Esistono espressioni nella nostra lingua, come “pecora nera”, “mosca bianca”, “pesce fuor d’acqua” ecc., atte ad indicare il concetto di diversità.
In questo articolo voglio parlare della pecora nera, un’allegoria che ha permeato tratti del mio primo sviluppo, in quanto spesso a suo tempo, mi sono sentito un “diverso”’: l’unico ad avere scelto studi classici ed interessi umanistici, e che si è distaccato completamente dalla strada professionale di famiglia.
La mia personalità ne è stata plasmata con una accresciuta sensibilità, ricettività e voglia di esplorazione che spesso non sono state riconosciute perché lontane dal pragmatismo estremo degli schemi familiari.
Questo articolo vuole infondere forza a tutte le “pecore nere” ed incitarle a non omologarsi ed a percorrere il sentiero delle proprie inclinazioni.
In uno suo racconto, Italo Calvino disegna un luogo immaginario fondato sulla legge della razzia, in cui ogni abitante, munito di lanterna e sacco, usciva a tarda notte e depredava la casa di un vicino. Nel paese però regnava la concordia, perché tutti derubavano tutti e non c’erano sperequazioni.
Un giorno l’equilibrio venne spezzato da un nuovo abitante, che invece di andare a rubare, di notte, rimaneva in casa a leggere romanzi ed a fumare una pipa. I ladri vedevano le luci e non salivano.
Fu cosi’ che alcuni abitanti cominciarono ad impoverirsi ed andarono a parlargli, spiegando che in tal modo rischiava di danneggiare tutti. L’uomo onesto comprese, e tutte le notti usci’ di casa ed andò al fiume, ma si rifiutò comunque di rubare; pochi giorni ed ebbe la casa interamente vuota.
Poiché si rifiutava di rubare, c’era sempre qualcuno che il giorno dopo trovava la casa intatta e che quindi iniziava ad accumulare di più. Chi invece andava a rubare in casa sua, la trovava vuota e dunque non poteva mangiare fino alla notte successiva quando avrebbe rubato altrove.
In questo modo, iniziarono ad esserci ricchi e poveri: chi si stava arricchendo divenne avido e decise di non voler più subire furti, senza però smettere di rubare per non impoverirsi, cosi’ cominciò a pagare chi era in deficit affinchè rubasse per lui.
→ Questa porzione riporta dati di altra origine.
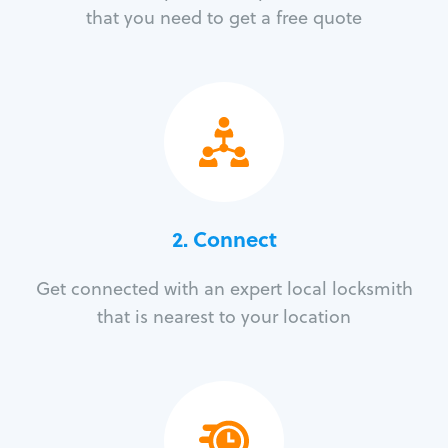
that you need to get a free quote
2. Connect
Get connected with an expert local locksmith
that is nearest to your location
Vennero istituiti contratti e salari, carceri e poliziotti, il tutto per proteggere dalla perdita dei beni coloro che avevano accumulato.
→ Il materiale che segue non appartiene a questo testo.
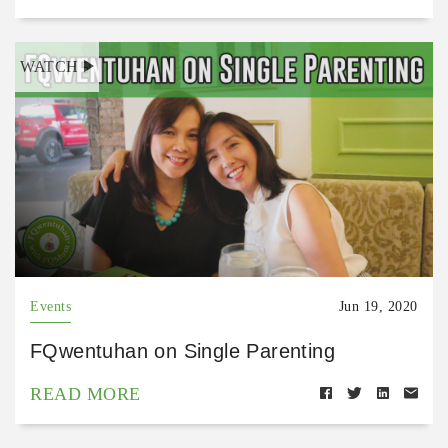
WATCH
Events
Jun 19, 2020
FQwentuhan on Single Parenting
READ MORE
I furti non cessarono ma le regole non erano più condivise: alcuni non “lavoravano” e pagavano altri perché rubassero, ma i ricchi non potevano essere derubati, e chi trasgrediva veniva arrestato.
L’uomo onesto, invece, mori’ di fame.
Ecco spiegato, nella magia di un racconto, il valore di una pecora nera, che spezza l’equilibrio e segna la transizione di un sistema, concorde ma pur sempre fondato su un enorme paradosso, verso il progresso.
Perciò, pecore nere di tutto il mondo, uniamoci!
E facciamolo al ritmo delle meravigliose parole di Bert Hellinger, secondo il quale le pecore nere sono in realtà ricercatori nati da vie di liberazione per l’albero genealogico: è il caso dell’artista nella famiglia di ragionieri, o dell’ateo in quella di credenti, la figura che creando un nuovo ramo dà linfa vitale all’albero impedendogli di incancrenirsi su elementi come quello del materialista o del fanatico religioso.
“Le cosiddette pecore nere della famiglia sono in realtà…quelli che sin da piccoli cercavano di rivoluzionare le credenze andando contro ai cammini marcati dalle tradizioni familiari, quelli criticati, giudicati…quelli che, in generale, sono chiamati a liberare l’albero da quelle storie ripetitive che frustrano generazioni intere.
Le “pecore nere”, quelli che non si adattano, quelli che gridano ribellione, riparano, disintossicano e creano un nuovo e fiorito ramo..
Che nessuno ti faccia dubitare, prenditi cura della tua rarità come il fiore più prezioso del tuo albero.
Sei il sogno realizzato di tutti i tuoi antenati”.